[Structured pose outputs]
--- --- ---

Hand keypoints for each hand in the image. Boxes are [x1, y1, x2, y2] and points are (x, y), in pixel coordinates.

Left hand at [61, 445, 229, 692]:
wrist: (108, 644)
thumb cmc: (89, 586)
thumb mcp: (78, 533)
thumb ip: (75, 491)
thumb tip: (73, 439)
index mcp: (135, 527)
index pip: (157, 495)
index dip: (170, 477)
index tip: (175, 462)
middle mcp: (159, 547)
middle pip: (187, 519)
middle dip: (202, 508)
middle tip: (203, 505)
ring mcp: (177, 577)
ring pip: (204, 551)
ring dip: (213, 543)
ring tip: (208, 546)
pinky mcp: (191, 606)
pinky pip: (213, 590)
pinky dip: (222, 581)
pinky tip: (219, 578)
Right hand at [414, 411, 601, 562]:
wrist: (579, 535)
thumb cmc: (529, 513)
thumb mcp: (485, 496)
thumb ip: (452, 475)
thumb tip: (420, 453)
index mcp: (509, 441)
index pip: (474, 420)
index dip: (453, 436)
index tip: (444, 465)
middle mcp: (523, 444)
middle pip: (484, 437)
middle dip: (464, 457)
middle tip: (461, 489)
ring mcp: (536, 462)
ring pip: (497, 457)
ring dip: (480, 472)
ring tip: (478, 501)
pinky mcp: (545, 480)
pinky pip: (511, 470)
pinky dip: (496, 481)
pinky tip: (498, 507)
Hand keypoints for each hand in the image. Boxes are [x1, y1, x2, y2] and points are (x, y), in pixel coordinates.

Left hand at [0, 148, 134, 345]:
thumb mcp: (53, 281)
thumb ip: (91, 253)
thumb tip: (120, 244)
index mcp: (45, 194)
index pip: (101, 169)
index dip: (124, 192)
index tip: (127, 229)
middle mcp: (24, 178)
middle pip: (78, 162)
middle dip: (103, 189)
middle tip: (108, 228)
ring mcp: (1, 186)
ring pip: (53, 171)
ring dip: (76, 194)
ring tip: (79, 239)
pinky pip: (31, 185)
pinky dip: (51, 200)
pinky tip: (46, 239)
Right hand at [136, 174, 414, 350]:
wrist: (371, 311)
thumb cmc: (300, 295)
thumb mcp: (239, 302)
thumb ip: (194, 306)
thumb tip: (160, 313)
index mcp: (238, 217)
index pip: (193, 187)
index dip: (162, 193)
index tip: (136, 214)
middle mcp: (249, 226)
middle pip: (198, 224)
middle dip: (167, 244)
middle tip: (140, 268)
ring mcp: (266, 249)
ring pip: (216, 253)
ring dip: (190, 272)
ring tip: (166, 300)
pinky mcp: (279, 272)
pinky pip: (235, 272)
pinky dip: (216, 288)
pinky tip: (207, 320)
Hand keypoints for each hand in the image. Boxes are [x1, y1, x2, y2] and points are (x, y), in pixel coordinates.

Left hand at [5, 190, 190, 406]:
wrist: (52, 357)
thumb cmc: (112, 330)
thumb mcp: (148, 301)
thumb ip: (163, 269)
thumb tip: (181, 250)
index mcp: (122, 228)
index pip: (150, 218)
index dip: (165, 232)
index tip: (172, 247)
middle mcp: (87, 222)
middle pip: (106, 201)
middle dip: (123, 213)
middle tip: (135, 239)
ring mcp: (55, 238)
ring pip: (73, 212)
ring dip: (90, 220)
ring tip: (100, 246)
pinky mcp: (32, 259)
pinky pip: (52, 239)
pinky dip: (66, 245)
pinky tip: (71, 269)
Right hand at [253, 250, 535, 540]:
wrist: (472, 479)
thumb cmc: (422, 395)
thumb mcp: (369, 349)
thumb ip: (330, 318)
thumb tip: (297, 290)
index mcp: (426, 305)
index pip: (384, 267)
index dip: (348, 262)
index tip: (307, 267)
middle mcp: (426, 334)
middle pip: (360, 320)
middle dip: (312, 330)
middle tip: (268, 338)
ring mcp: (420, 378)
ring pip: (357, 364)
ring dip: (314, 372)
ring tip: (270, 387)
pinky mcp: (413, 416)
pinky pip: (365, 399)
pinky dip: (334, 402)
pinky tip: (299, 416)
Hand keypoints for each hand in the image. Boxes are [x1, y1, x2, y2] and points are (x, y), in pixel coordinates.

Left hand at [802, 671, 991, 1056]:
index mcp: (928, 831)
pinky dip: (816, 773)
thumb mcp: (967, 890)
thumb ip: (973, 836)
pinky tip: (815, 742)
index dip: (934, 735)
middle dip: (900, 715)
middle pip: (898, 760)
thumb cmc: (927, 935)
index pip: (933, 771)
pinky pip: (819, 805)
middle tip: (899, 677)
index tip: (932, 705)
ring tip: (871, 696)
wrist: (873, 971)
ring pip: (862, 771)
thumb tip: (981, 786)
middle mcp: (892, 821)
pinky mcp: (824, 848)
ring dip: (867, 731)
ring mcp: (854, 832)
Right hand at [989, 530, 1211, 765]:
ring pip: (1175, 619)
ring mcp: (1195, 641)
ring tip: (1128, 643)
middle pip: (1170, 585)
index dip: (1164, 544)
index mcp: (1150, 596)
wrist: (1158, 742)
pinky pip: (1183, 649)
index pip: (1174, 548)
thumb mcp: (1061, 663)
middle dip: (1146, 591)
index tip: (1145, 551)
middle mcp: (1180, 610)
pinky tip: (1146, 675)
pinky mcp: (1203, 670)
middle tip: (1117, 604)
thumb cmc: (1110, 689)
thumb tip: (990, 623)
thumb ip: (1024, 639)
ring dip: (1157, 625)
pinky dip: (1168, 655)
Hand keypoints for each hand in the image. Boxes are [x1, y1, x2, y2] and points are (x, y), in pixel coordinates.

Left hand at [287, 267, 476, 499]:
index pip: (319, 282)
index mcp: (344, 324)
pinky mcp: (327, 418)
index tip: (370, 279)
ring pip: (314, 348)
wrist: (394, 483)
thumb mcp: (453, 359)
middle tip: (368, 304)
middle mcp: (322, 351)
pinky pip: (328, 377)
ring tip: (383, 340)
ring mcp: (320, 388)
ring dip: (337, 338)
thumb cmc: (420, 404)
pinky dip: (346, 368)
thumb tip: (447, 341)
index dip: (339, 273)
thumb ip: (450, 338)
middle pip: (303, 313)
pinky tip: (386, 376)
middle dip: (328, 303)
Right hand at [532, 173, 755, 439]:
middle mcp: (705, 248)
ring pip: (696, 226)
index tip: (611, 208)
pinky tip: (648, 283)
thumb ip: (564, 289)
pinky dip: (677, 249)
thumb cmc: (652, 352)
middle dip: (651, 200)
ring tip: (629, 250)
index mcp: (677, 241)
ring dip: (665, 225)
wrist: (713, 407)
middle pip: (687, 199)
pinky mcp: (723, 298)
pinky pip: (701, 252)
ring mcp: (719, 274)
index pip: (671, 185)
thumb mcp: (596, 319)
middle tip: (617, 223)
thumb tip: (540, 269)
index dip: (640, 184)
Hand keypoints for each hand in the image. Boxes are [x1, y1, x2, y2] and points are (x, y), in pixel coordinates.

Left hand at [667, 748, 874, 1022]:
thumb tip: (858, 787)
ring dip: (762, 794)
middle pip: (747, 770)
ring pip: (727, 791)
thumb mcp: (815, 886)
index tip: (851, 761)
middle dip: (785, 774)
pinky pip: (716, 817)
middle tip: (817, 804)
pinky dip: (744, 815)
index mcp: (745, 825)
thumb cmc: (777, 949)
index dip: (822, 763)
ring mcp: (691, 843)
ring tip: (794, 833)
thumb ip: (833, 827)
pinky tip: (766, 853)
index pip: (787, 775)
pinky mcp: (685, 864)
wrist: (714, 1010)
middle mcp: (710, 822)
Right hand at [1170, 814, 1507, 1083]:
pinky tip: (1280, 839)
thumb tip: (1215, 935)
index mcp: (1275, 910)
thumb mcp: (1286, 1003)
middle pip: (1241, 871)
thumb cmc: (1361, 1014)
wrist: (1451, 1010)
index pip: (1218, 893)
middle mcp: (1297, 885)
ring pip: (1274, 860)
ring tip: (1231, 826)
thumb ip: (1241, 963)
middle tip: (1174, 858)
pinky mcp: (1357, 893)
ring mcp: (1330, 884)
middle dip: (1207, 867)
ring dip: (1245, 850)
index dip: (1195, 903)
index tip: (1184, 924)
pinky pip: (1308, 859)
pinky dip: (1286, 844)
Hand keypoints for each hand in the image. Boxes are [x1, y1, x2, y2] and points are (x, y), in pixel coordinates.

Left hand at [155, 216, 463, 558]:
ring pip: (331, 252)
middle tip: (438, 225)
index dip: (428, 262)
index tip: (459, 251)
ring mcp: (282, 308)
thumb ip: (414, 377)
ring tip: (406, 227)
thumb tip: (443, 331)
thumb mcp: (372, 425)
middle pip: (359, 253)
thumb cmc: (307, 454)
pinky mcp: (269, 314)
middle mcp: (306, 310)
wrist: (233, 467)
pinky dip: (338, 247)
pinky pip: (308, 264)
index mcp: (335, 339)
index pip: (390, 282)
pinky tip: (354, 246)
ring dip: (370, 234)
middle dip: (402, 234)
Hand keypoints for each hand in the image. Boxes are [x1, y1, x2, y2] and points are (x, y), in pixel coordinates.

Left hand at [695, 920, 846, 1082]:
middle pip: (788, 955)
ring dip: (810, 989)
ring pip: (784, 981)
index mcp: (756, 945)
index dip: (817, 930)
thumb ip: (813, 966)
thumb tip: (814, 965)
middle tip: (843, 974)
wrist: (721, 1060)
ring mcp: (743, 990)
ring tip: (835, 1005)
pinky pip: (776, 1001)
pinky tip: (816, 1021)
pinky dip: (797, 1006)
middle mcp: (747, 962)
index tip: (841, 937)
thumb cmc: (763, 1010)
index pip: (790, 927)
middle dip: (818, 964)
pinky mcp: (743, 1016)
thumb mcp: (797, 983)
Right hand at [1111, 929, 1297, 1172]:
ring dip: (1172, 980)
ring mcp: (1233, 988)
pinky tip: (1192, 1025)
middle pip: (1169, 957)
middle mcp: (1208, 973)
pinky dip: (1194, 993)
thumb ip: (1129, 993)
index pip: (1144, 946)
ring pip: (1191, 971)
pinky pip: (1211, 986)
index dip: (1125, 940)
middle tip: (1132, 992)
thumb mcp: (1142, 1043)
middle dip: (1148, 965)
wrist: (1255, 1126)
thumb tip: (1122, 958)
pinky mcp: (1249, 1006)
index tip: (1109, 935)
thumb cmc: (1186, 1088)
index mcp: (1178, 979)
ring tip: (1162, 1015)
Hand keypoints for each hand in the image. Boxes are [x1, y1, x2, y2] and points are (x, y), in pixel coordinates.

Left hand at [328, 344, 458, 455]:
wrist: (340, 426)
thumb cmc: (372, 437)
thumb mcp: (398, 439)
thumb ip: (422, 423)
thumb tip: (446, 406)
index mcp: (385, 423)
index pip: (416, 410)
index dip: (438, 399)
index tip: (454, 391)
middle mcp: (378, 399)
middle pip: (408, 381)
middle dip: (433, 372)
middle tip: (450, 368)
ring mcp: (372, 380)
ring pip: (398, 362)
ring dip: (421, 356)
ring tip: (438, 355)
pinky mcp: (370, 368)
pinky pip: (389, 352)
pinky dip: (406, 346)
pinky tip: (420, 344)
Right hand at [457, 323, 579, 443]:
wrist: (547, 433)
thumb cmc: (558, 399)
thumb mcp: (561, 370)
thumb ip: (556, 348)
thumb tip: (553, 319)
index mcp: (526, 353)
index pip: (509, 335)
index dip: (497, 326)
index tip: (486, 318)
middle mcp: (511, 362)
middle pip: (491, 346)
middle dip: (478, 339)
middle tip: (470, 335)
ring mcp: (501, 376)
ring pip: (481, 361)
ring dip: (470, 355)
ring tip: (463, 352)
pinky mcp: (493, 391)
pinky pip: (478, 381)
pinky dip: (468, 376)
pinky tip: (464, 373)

--- --- ---

Description of the task:
Copy out the range of lines above starting at the line with "index tip: (370, 279)" and ending at the line with "index dip: (640, 184)", exactly and including both.

Result of the exercise:
index tip: (370, 279)
ring pip: (314, 348)
wrist: (394, 483)
thumb mcp: (453, 359)
middle tip: (368, 304)
middle mcp: (322, 351)
pinky pip: (328, 377)
ring tip: (383, 340)
ring mcp: (320, 388)
ring dip: (337, 338)
thumb cmc: (420, 404)
pinky dip: (346, 368)
thumb tip: (447, 341)
index dip: (339, 273)
thumb ip: (450, 338)
middle pip: (303, 313)
pinky tip: (386, 376)
middle dip: (328, 303)
Right hand at [532, 173, 755, 439]:
middle mcp: (705, 248)
ring pip: (696, 226)
index tip: (611, 208)
pinky tip: (648, 283)
thumb ip: (564, 289)
pinky dip: (677, 249)
thumb cmc: (652, 352)
middle dip: (651, 200)
ring tip: (629, 250)
index mcp: (677, 241)
ring dip: (665, 225)
wrist: (713, 407)
middle pip: (687, 199)
pinky mcp: (723, 298)
pinky pip: (701, 252)
ring mcp: (719, 274)
index pip: (671, 185)
thumb mcp: (596, 319)
middle tip: (617, 223)
thumb tip: (540, 269)
index dip: (640, 184)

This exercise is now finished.